Like everyone else, I'm ecstatic about the apparent change of fortunes for progressive ideas last night all across the country. I hope it's just the beginning of a leftward movement in the Overton Window.
However it gives me motivation to share my generally unspoken, but I think long standing assessment of the failings of progressive politics in the Obama era (and before).
Hopefully this isn't too rambling. As they say, I don't have time to write a shorter version. :)
I've long felt an instinctive defense of Obama since 2008 while simultaneously being disappointed that he hadn't been able to move the
Overton Window left like I had hoped as Obama was elected and inaugurated. I'm the guy who blames Congress more than Obama, and in particular Republicans and right-leaning Dems, for not having a big enough stimulus, for not securing a public option (Lieberman), for not letting the Bush tax cuts expire, insufficently strong Wall Street reform, etc.
But with that said, I've always felt a defense of nearly all elected Dems, even the ones who were blocking more progressive (and in my opinion more correct) policies. Because those ConservaDems are trying to get elected and re-elected in red-leaning districts. And even progressives need these ConservaDems to get reelected.
I've long felt that elected Dems were never going to be able to really push the Oveton Window left with a significant reshaping of public opinion and the political narratives that are able to emerge as it moves. Certainly not the purple-Dems.
I've long believed that what we always needed is just what has this summer. Occupy Wall Street, a fiscally progressive grassroots citizen movement, took control of the narrative in a way that no elected official(s) could. They are helping create the political freedom that Dems need to move left. OWS, is playing a part in pushing the Window left.
Historically, it wasn't elected officials of the day, but communism that played the primary leftward force in creating the political space for Social Security, Medicare and the and the rest of the New Deal social safety net to happen. And more recently, it wasn't elected GOP officials, but their obedient and just sufficiently radial voices in conservative media like Limbaugh, Beck, Coulter, fueled by outside actors like the Koch Brothers... along with the collapse of communism as an enduring economic-and political system... that moved the Overton Window right.
Obama, has made mistakes that could have helped shape some of this along the way, but I think we were wrong to think that his election could be that force. I actually think it's all just not realistic to ever expect even a chorus of like minded elected officials to really drive sustainable change in public opinion and media narratives.

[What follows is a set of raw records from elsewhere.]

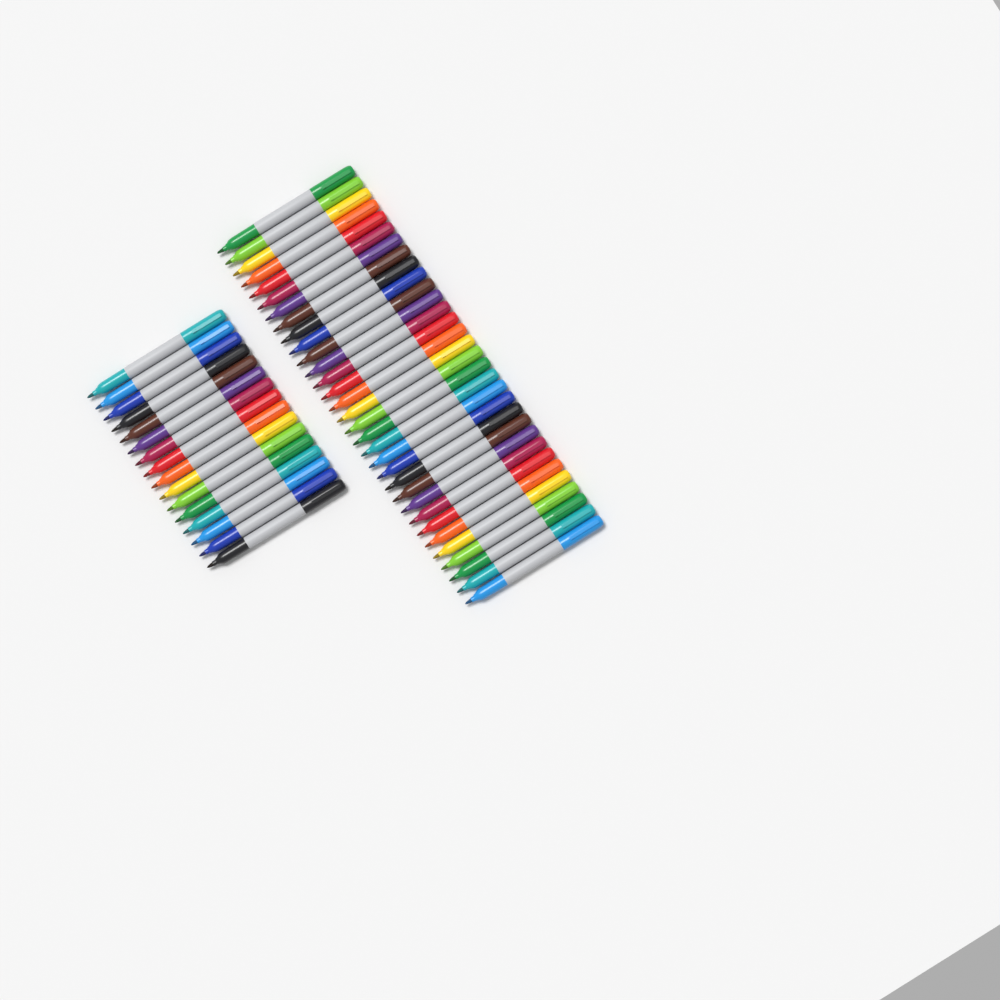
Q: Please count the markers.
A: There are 48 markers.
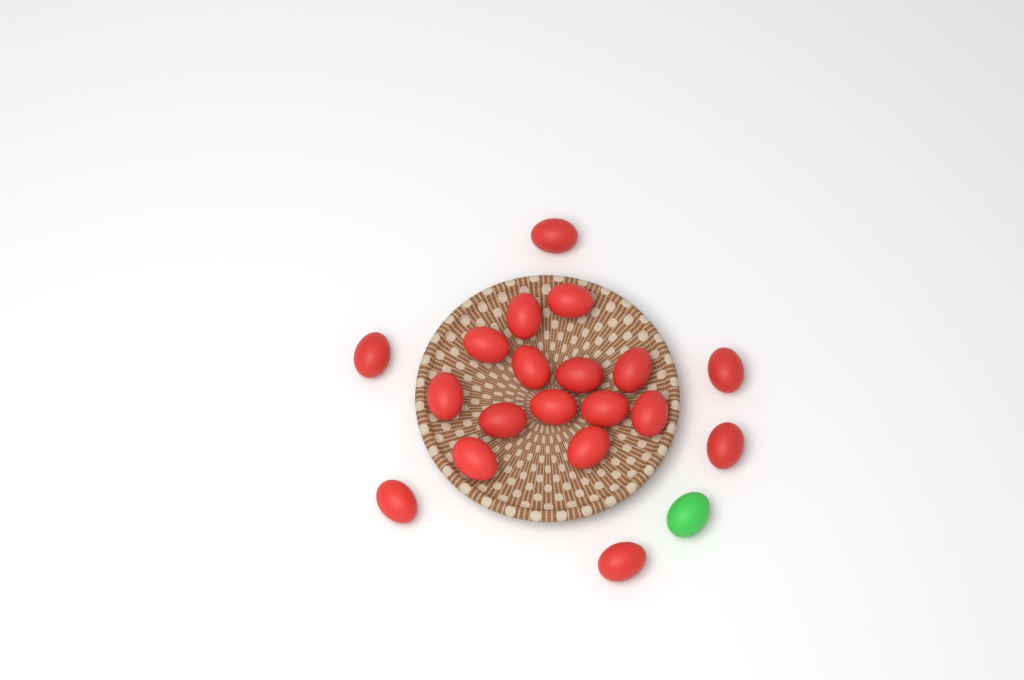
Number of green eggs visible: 1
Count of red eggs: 19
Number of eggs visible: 20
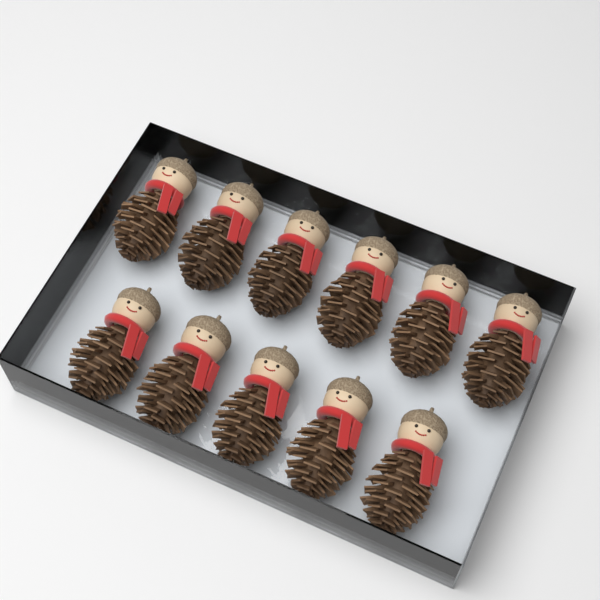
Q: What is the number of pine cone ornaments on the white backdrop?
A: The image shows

The problem(and I'm not pointing fingers here) is that the progressive, populist, middle class frustration didn't emerge on the left in 2008 or 2009. The delay in this movement in finally forming cohesively, and emerging out of the horrible excuse for journalism we have in our modern media... allowed the latent populist anger to be captured by the Koch Brothers and other GOP-operatives that hijacked Ron Paul's "Tea Party" movement and turned it into a GOP-rebranding effort.
But I think the key in my pseudo-analysis is that elected officials, even Obama, aren't positioned to be the actors who really move the Overton window. That has to come from outside, and on the left, that has finally taken shape with OWS, Warren Buffet, Elizabeth Warren, organized labor, and the rest.
Let's hope we can get this to stick.